Bush Assails Culture of Bigotry
Fresh off eight years of rest during the Obama Administration, former President George W. Bush decried what he called the current "culture of bigotry" in American politics. Based on the content of his remarks, the "bigotry" in question appears to be Donald Trump's characterization of Washington as a "swamp."
"When a prominent member of government attacks government in this way it undermines the people's confidence in their rulers," Bush declared. "The loss of confidence creates a very real danger of disobedience toward those in charge. This is the path to anarchy."
"Clearly, bringing in an outsider who knows nothing of the fellowship of friendly adversaries that runs our country was a mistake," the former President lamented. "How we correct this mistake is the sacred mission of those of us who understand the process of ruling a country."
Former President Barack Obama hailed what he characterized as "a long overdue admission of guilt from one of this nation's leading anti-progressives. If Mr. Bush had joined with the Democratic wing of America's governing fraternity to back Secretary Clinton's bid for the presidency we wouldn't now be talking about the 'swamp.'"
"There is a very palpable risk that the transformation of America that I put into motion may be undone," Obama warned. "Trump's recent moves to reverse my executive actions granting amnesty to 'dreamers' and subsidies to insurance companies on the grounds they were usurpation of powers the Constitution delegated to Congress puts form over substance. Isn't whether an action is right more important than whether it is legal?"

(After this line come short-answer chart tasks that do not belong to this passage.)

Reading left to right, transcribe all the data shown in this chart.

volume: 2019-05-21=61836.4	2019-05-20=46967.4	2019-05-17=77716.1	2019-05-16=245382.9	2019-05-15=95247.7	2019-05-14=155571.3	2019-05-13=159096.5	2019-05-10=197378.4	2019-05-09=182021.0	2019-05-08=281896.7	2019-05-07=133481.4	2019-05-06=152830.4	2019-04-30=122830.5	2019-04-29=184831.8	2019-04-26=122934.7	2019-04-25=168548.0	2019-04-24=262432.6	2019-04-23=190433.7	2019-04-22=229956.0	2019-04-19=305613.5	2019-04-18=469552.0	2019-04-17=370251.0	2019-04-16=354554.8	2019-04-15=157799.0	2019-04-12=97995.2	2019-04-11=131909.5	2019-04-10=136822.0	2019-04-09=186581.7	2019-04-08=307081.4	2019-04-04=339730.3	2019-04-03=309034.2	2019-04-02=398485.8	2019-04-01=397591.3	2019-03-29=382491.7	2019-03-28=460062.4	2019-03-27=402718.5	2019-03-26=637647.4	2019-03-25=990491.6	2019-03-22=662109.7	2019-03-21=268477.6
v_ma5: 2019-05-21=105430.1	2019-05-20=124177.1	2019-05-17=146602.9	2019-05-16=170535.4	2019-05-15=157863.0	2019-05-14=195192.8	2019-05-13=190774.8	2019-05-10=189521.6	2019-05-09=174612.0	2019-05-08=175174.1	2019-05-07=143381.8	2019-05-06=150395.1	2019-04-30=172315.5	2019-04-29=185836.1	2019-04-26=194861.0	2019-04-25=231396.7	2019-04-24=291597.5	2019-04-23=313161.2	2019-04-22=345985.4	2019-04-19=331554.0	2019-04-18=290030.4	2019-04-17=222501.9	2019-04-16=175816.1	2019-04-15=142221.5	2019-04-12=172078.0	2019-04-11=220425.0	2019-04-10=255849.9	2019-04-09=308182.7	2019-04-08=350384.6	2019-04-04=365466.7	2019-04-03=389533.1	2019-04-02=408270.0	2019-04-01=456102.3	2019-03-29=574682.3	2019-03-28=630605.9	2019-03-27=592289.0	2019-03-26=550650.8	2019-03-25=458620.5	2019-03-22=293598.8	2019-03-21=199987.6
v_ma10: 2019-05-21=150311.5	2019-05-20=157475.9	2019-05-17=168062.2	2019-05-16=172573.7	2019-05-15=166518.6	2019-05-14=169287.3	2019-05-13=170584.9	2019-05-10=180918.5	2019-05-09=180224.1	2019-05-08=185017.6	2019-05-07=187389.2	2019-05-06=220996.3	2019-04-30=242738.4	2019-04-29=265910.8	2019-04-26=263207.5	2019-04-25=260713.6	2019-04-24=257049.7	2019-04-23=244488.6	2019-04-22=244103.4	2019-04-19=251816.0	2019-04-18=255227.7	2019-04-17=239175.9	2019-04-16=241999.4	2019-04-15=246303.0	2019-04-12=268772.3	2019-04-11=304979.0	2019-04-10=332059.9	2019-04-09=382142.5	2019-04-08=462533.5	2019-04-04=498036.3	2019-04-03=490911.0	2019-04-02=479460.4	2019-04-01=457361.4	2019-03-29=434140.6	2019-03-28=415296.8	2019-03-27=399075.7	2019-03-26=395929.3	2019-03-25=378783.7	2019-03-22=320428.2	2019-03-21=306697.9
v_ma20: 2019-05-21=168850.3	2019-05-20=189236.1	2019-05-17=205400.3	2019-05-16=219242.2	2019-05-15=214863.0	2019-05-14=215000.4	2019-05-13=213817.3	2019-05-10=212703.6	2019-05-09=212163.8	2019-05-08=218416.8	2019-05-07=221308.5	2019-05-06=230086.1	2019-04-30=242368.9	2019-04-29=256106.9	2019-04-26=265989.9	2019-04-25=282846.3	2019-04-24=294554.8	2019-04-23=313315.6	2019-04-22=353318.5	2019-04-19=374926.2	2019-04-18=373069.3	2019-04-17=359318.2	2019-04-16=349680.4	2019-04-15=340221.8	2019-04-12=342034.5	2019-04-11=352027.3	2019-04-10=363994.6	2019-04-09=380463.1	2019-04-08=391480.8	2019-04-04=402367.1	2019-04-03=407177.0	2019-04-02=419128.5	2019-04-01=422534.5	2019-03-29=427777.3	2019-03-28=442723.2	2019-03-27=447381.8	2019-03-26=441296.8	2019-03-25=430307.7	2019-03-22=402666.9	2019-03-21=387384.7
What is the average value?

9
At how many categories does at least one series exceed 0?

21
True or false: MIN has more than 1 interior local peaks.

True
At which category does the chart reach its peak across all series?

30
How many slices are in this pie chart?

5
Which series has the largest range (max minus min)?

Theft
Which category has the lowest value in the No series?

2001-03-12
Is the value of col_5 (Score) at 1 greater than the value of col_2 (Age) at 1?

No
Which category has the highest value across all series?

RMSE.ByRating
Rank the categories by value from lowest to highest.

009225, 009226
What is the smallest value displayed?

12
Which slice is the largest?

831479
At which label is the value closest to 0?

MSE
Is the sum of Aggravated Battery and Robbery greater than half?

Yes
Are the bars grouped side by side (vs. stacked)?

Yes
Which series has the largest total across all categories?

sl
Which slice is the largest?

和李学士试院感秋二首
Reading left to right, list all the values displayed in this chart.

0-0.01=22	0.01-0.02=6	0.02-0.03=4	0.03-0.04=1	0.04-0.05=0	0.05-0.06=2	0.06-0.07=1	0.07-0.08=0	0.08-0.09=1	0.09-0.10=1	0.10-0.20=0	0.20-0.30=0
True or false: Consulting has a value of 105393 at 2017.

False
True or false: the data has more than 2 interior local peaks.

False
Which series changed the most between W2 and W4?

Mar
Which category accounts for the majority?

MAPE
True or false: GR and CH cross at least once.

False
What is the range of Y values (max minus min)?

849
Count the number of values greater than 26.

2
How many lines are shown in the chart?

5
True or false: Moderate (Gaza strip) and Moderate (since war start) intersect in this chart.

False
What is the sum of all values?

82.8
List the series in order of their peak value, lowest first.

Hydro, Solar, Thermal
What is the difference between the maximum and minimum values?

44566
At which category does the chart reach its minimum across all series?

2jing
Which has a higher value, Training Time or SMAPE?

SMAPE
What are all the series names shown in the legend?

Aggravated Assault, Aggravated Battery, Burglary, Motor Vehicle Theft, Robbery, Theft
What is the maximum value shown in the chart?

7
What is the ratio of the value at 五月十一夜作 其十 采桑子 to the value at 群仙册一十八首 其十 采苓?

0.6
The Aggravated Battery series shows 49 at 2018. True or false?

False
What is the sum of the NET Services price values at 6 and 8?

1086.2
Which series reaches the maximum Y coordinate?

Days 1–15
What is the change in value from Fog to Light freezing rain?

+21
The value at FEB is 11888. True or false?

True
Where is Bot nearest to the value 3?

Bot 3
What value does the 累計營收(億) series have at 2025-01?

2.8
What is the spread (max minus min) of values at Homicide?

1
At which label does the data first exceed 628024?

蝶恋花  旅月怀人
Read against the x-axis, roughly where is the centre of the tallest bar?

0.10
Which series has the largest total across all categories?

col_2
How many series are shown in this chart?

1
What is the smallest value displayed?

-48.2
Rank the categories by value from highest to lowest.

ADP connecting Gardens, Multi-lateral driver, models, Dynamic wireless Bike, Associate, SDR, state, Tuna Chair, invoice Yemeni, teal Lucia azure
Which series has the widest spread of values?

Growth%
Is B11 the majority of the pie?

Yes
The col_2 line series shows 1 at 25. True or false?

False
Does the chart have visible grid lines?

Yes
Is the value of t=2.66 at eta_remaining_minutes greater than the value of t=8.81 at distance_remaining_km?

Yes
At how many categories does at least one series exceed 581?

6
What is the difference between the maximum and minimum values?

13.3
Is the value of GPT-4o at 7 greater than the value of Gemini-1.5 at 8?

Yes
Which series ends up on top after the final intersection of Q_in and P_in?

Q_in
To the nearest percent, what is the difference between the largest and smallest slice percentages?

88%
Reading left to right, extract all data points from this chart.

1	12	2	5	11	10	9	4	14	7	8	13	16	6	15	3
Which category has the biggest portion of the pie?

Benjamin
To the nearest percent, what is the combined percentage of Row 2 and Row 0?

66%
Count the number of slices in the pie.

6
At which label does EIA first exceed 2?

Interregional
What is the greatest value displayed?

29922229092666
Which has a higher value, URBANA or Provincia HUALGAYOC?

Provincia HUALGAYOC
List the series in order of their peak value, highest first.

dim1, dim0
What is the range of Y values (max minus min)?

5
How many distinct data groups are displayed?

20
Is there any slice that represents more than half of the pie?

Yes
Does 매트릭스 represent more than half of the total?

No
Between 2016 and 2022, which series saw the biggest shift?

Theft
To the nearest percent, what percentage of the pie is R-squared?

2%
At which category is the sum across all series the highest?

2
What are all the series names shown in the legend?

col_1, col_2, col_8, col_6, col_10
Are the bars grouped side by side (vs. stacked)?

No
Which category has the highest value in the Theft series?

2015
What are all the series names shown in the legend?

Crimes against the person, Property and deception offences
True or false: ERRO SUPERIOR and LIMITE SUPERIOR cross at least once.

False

Rep. Jamie Raskin (D-Md), an advocate of removing President Trump via the 25th Amendment's "unable to discharge the powers and duties of his office" clause was "cheered by the agreement between our last two Chief Executives that Trump is unfit for the office he holds. Perhaps this will give Vice-President Pence the courage to lead Republicans in a joint effort with Democrats to end Trump's nightmare regime. It's not as if the GOP will lose the presidency. Removing Trump would make Pence the president. If I were in his shoes, that alone would be enough to spur me into action."
In related news, 18 states have filed suit asking the courts to block Trump's move to discontinue illegal subsidies to health insurance companies. New York Attorney General Eric Schneiderman contended that "since many states have come to depend on these illegal subsidies to sustain insurers allowed to operate in their states it would be unfair to revoke them. It is analogous to taking food away from a baby just because his father stole the money to pay for it. States need these subsidies to feed the insurers. Need has to take priority over a sterile insistence on rigidly following the law. Maintaining these subsidies is a matter of equity and social justice."
DNC Purges Bernie Supporters
Citing the "need to avoid a repetition of last year's Seth Rich problem," Democratic National Committee Chairman Tom Perez announced the ouster of officials aligned with former presidential candidate Sen. Bernie Sanders (Vt). The vacancies will be filled with Hillary Clinton supporters, much like Special Counsel Robert Mueller staffed his investigation of Trump's alleged collusion with Russia investigation with Clinton supporters.
DNC spokesperson Michael Tyler maintained that the replacement of Sanders supporters with Clinton supporters was "coincidental. The more important goal was to get a better racial mix among those on the committee. We're proud to say that the number of Native Americans and Puerto Ricans has been substantially increased making the DNC membership more diverse.
The ousted James Zogby wondered "whether diversity of skin color ought to always supersede diversity in viewpoint. I fear the Party may be painting itself into a corner with its slavish devotion to such a one-dimensional criterion in the selection of its DNC members."